# Amboyna & Titanium Ring for El Guapo



## BangleGuy (Feb 23, 2014)

El Guapo (Andrew) and I have been trading PMs and here is a ring I have made for him from two-tone Amboyna and Titanium. It is nicer than the one I am wearing! Dang, I need to step it up and make myself another one that is better... But this piece of Amboyna was some primo stuff  so it might not be possible! 

Eric

Reactions: Like 9 | EyeCandy! 7


----------



## manbuckwal (Feb 23, 2014)

Beautiful ring ! I figured we hadn't seen much of Guapo lately due to weddin planning

Reactions: Thank You! 1


----------



## jmurray (Feb 24, 2014)

Thats a beauty.

Reactions: Thank You! 1


----------



## ironman123 (Feb 24, 2014)

He will be super pleased with that. great job.

Ray

Reactions: Thank You! 1


----------



## Kevin (Feb 24, 2014)

That's beautiful Eric. You realize once those fat cats in Hollywood discover you, your name will become synonymous with Klein, Dior, Cartier, Shelby, Blass, Armani . . . and we'll never hear from you again. Nice to have known you though. :-)

Reactions: Thank You! 1 | Agree 3 | Funny 1


----------



## El Guapo (Feb 24, 2014)

After seeing some of Eric's work, I had very high expectations... that ring far exceeds what I was hoping for! Thank you again, Eric... I am extremely pleased!!!

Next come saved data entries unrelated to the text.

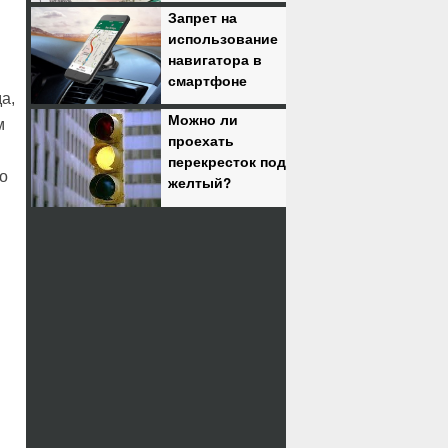
Запрет на
использование
навигатора в
смартфоне
а,
Можно ли
м
проехать
перекресток под
до
желтый?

And yes, unfortunately I have been pretty inactive on here the last couple weeks due to wedding planning. T-12 days until she's stuck with me for good!

Reactions: Like 2 | Thank You! 1 | Funny 1


----------



## Kevin (Feb 24, 2014)

El Guapo said:


> ... T-12 days until she's stuck with me for good!

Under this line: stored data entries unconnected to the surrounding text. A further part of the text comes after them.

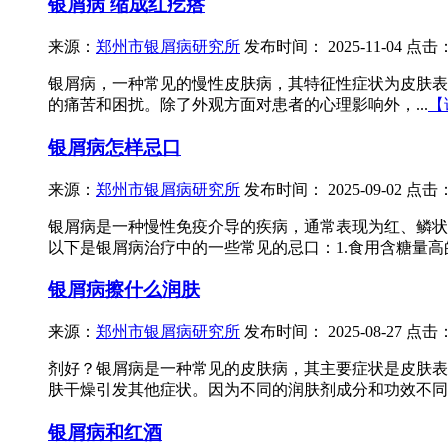
银屑病 缩成红疙瘩
来源：
郑州市银屑病研究所
发布时间：
2025-11-04
点击
银屑病，一种常见的慢性皮肤病，其特征性症状为皮肤表
的痛苦和困扰。除了外观方面对患者的心理影响外，...
【
银屑病怎样忌口
来源：
郑州市银屑病研究所
发布时间：
2025-09-02
点击
银屑病是一种慢性免疫介导的疾病，通常表现为红、鳞状
以下是银屑病治疗中的一些常见的忌口：1.食用含糖量高
银屑病擦什么润肤
来源：
郑州市银屑病研究所
发布时间：
2025-08-27
点击
剂好？银屑病是一种常见的皮肤病，其主要症状是皮肤表
肤干燥引发其他症状。因为不同的润肤剂成分和功效不同
银屑病和红酒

That's probably the best way to look at it. I advise reading that statement the day before every anniversary also. :-)

Reactions: Agree 1


----------



## Dane Fuller (Feb 24, 2014)

That's a beautiful ring, Eric.
Congrats, Andrew!

Reactions: Thank You! 1


----------



## Sprung (Feb 24, 2014)

WOW! That is an awesome, awesome ring! Fantastic work, Eric!

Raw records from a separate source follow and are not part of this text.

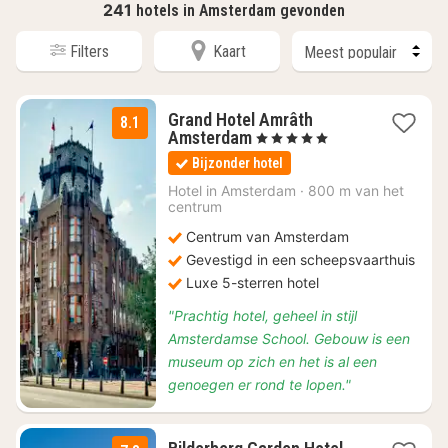
241
hotels in Amsterdam gevonden
Filters
Kaart
Grand Hotel Amrâth
8.1
1
Amsterdam
, 5 Sterren
nacht
Bijzonder hotel
vanaf
€
Hotel in
Amsterdam
·
800 m van het
centrum
212,90
Centrum van Amsterdam
Gevestigd in een scheepsvaarthuis
Luxe 5-sterren hotel
"Prachtig hotel, geheel in stijl
Amsterdamse School. Gebouw is een
museum op zich en het is al een
genoegen er rond te lopen."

Andrew, that's gonna be an awesome wedding band!

Reactions: Thank You! 1


----------



## Kenbo (Feb 24, 2014)

That's gorgeous. I'm always amazed by these things.

Reactions: Thank You! 1


----------



## NYWoodturner (Feb 24, 2014)

Beautiful ring Eric.  It has some real Wow factor.


----------



## barry richardson (Feb 25, 2014)

A beauty of a ring and what an honor to make it for such a special occasion!


----------



## El Guapo (Feb 25, 2014)

Money is sent your way, Eric! I can't wait to see it in person!


----------



## DKMD (Feb 25, 2014)

Gorgeous! Congrats on the upcoming nuptials, Guapo!


----------



## TimR (Feb 26, 2014)

That's some kinda cool ring! Congrats!


----------



## El Guapo (Feb 27, 2014)

Just got the ring in the mail. Trust me guys, the pics do NOT do this ring justice! Eric did an outstanding job and completely delivered when I asked for a super primo blank.

Eric, thank you again... I couldn't be happier!


----------



## manbuckwal (Feb 27, 2014)

El Guapo said:


> Just got the ring in the mail. Trust me guys, the pics do NOT do this ring justice! Eric did an outstanding job and completely delivered when I asked for a super primo blank.
> 
> Eric, thank you again... I couldn't be happier!


We need a pic with it on the finger ..........or it didn't happen


----------



## El Guapo (Feb 27, 2014)

Haha, I'll post a pic after it is officially given to me. T-9 days

Reactions: Like 1


----------



## Schroedc (Feb 27, 2014)

Still 9 days to run.... 

Seriously though, that's a beautiful piece and congrats!


----------